Artigo de opinião in Jornal do Fundão
Sílvia Socorro (Coordenadora do Centro de Investigação em Ciências da Saúde da Universidade da Beira Interior)
O jornal britânico The Telegraph noticiava na passada semana que a taxa de testes de rastreio à COVID-19 em Portugal é mais do dobro daquela que é observada noutros países. Os dados apresentados à data da publicação colocavam Portugal num honroso sexto lugar, com ~67 testes/1000 habitantes, logo a seguir à Dinamarca, e muito acima de países como a Suécia, a Noruega, ou o Reino Unido. Esta brilhante performance, diria eu, foi conseguida em grande parte devido aos esforços e capacidade de adaptação do sector privado e do mundo académico face à situação pandémica que nos assolou. A mobilização geral das instituições de ensino superior e unidades de investigação, de norte a sul do país, com a implementação de laboratórios de testes para a deteção do SARS-CoV-2 criou um potencial acrescido de rastreio e diagnóstico que possibilitou atingir números de testagem que de outra forma seria impensável serem alcançados.
O Centro de Investigação em Ciência da Saúde da Universidade da Beira Interior (CICS-UBI), uma unidade de investigação de uma “jovem” universidade portuguesa localizada no interior do país, faz parte do grupo de instituições a nível nacional que estão a contribuir para o controlo da COVID-19. No final do mês de março, consequência das necessidades das autarquias da região da Cova da Beira, apresentou-se-nos o desafio de instalar um laboratório de testes. Não podendo ficar indiferentes ao imperativo e missão de colocar a ciência ao serviço da comunidade, foi altura de agir. Com o know-how, esforço e dedicação dos investigadores do CICS-UBI, e alunos e docentes da Faculdade de Ciências da Saúde (FCS), no dia 20 de abril o laboratório de testes do CICS-UBI/FCS era uma realidade. Para este marco contribuiu também a colaboração da empresa Labfit, e a parceria com o Centro Hospitalar Universitário da Cova da Beira (CHUCB) que permite, por exemplo, o apoio no registo dos resultados do diagnóstico no Sistema Nacional de Vigilância Epidemiológica.
Com o altruísmo e voluntarismo dos envolvidos nesta missão temos vindo a dar resposta às necessidades crescentes de testagem na região.

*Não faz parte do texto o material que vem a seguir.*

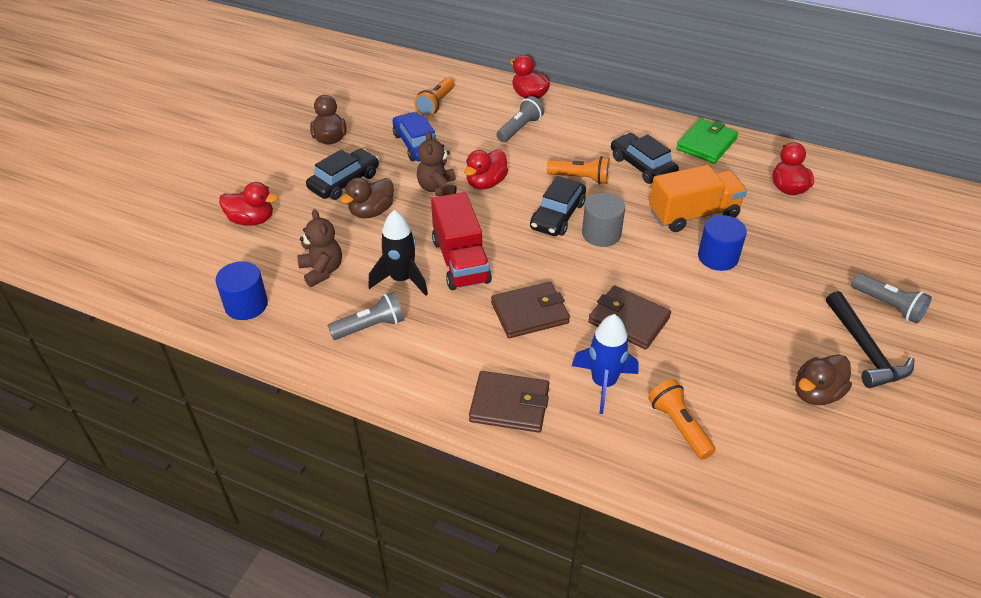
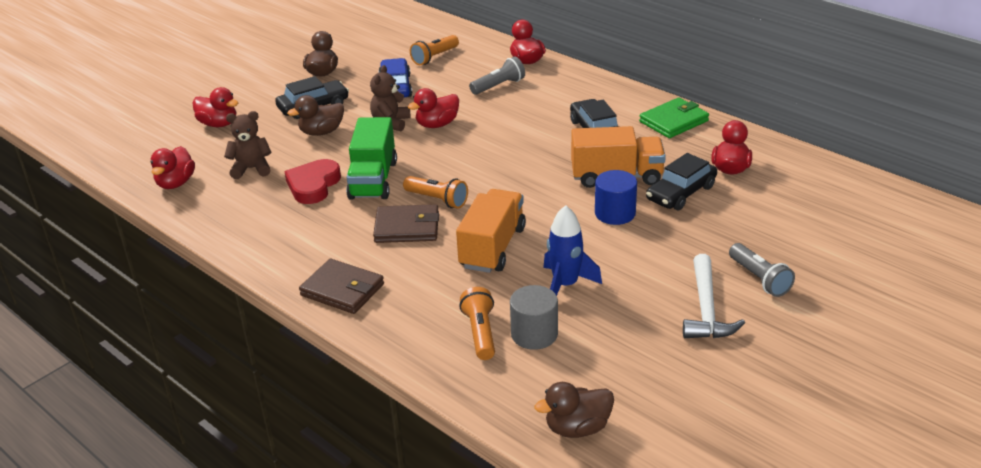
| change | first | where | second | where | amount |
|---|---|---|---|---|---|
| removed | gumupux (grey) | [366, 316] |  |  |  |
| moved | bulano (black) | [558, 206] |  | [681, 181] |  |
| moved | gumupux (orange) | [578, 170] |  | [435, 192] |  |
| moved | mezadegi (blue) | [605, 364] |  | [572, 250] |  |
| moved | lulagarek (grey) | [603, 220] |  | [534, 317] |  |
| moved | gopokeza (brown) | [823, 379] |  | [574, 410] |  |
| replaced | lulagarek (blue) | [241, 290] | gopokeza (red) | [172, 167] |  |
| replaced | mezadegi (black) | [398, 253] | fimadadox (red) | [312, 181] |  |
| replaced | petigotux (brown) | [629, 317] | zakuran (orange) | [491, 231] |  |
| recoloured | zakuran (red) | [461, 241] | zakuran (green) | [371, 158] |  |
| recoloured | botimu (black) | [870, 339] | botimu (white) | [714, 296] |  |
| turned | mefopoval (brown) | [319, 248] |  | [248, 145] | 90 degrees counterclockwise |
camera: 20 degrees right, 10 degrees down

Tendo começado com uma média de cerca de 20 testes por dia, das amostras provenientes dos centros de colheitas Drive-Through da Covilhã e Belmonte, e do centro de colheitas do Fundão, assim como das colheitas ao domicilio em estruturas residenciais para idosos, atingimos na última semana valores entre os 70 e os 95 testes por dia. Isto significou duplicar de uma semana para outra o volume de trabalho realizado. Estes são números que podem ficar aquém dos de unidades de investigação dos grandes centros urbanos, as quais chegam a reportar centenas de testes por dia. Mas a verdade é que estas têm ao dispor equipas maiores e, no geral, várias equipas a trabalhar em simultâneo. No caso do laboratório do CICS-UBI falamos de uma única equipa, a trabalhar apenas num período do dia, o que representa até uma capacidade de trabalho acima da média. Atrever-me-ia a dizer que este é mais um dos exemplos da força do interior e da vontade que move as nossas gentes, as que aqui nasceram e as que cá se instalaram e daqui fizeram a sua casa.
Num cenário de emergência nacional, as instituições do interior, nomeadamente a UBI e o CICS-UBI mostraram estar à altura de responder às necessidades das populações, com o conhecimento existente no seio da universidade a ser disponibilizado para a resolução de um problema urgente. Felizmente, a contribuição do CICS-UBI não se esgota com os testes para a deteção do SARS-CoV-2. Os nossos investigadores estão ainda envolvidos noutras missivas de reconhecido mérito, nomeadamente, no desenvolvimento de novos métodos de diagnóstico para a COVID-19, na aplicação de testes de imunidade às populações, e na implementação de diversas abordagens inovadoras para o combate à pandemia. Em qualquer destas vertentes, a colaboração entre a academia, as instituições de saúde e o poder local terá resultados traduzíveis em benefícios diretos para o bem-estar das pessoas e para a região, representando também uma força motriz para o desenvolvimento do território.